GIVEN ENTRIES

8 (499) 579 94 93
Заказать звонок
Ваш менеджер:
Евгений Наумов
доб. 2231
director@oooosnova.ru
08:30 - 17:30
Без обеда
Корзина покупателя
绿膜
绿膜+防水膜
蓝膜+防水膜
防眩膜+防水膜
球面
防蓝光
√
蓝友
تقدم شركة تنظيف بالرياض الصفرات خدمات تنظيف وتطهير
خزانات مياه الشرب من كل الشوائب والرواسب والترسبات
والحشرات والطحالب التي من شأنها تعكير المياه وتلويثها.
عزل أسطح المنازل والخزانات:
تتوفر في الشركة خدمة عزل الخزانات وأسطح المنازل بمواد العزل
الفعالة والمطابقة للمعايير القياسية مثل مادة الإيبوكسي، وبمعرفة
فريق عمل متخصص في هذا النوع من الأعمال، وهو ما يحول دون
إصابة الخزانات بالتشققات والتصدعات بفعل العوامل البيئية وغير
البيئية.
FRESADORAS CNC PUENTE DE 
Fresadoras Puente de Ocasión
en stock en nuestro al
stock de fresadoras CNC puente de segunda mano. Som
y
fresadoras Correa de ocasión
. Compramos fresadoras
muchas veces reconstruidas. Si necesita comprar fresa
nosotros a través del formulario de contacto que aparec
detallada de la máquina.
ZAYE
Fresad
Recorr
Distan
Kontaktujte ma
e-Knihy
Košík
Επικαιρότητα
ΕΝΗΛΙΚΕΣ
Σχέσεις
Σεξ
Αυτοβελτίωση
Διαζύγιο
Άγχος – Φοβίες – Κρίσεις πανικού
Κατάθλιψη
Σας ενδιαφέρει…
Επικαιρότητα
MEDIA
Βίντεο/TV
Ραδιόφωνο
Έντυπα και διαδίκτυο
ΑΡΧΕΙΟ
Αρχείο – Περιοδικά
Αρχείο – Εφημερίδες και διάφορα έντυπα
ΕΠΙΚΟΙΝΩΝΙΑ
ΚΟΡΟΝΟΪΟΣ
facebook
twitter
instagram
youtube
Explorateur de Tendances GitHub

TO DO
Your answer should be the data above, retyped in full and unaltered.

ANSWER SPACE
8 (499) 579 94 93
Заказать звонок
Ваш менеджер:
Евгений Наумов
доб. 2231
director@oooosnova.ru
08:30 - 17:30
Без обеда
Корзина покупателя
绿膜
绿膜+防水膜
蓝膜+防水膜
防眩膜+防水膜
球面
防蓝光
√
蓝友
تقدم شركة تنظيف بالرياض الصفرات خدمات تنظيف وتطهير
خزانات مياه الشرب من كل الشوائب والرواسب والترسبات
والحشرات والطحالب التي من شأنها تعكير المياه وتلويثها.
عزل أسطح المنازل والخزانات:
تتوفر في الشركة خدمة عزل الخزانات وأسطح المنازل بمواد العزل
الفعالة والمطابقة للمعايير القياسية مثل مادة الإيبوكسي، وبمعرفة
فريق عمل متخصص في هذا النوع من الأعمال، وهو ما يحول دون
إصابة الخزانات بالتشققات والتصدعات بفعل العوامل البيئية وغير
البيئية.
FRESADORAS CNC PUENTE DE 
Fresadoras Puente de Ocasión
en stock en nuestro al
stock de fresadoras CNC puente de segunda mano. Som
y
fresadoras Correa de ocasión
. Compramos fresadoras
muchas veces reconstruidas. Si necesita comprar fresa
nosotros a través del formulario de contacto que aparec
detallada de la máquina.
ZAYE
Fresad
Recorr
Distan
Kontaktujte ma
e-Knihy
Košík
Επικαιρότητα
ΕΝΗΛΙΚΕΣ
Σχέσεις
Σεξ
Αυτοβελτίωση
Διαζύγιο
Άγχος – Φοβίες – Κρίσεις πανικού
Κατάθλιψη
Σας ενδιαφέρει…
Επικαιρότητα
MEDIA
Βίντεο/TV
Ραδιόφωνο
Έντυπα και διαδίκτυο
ΑΡΧΕΙΟ
Αρχείο – Περιοδικά
Αρχείο – Εφημερίδες και διάφορα έντυπα
ΕΠΙΚΟΙΝΩΝΙΑ
ΚΟΡΟΝΟΪΟΣ
facebook
twitter
instagram
youtube
Explorateur de Tendances GitHub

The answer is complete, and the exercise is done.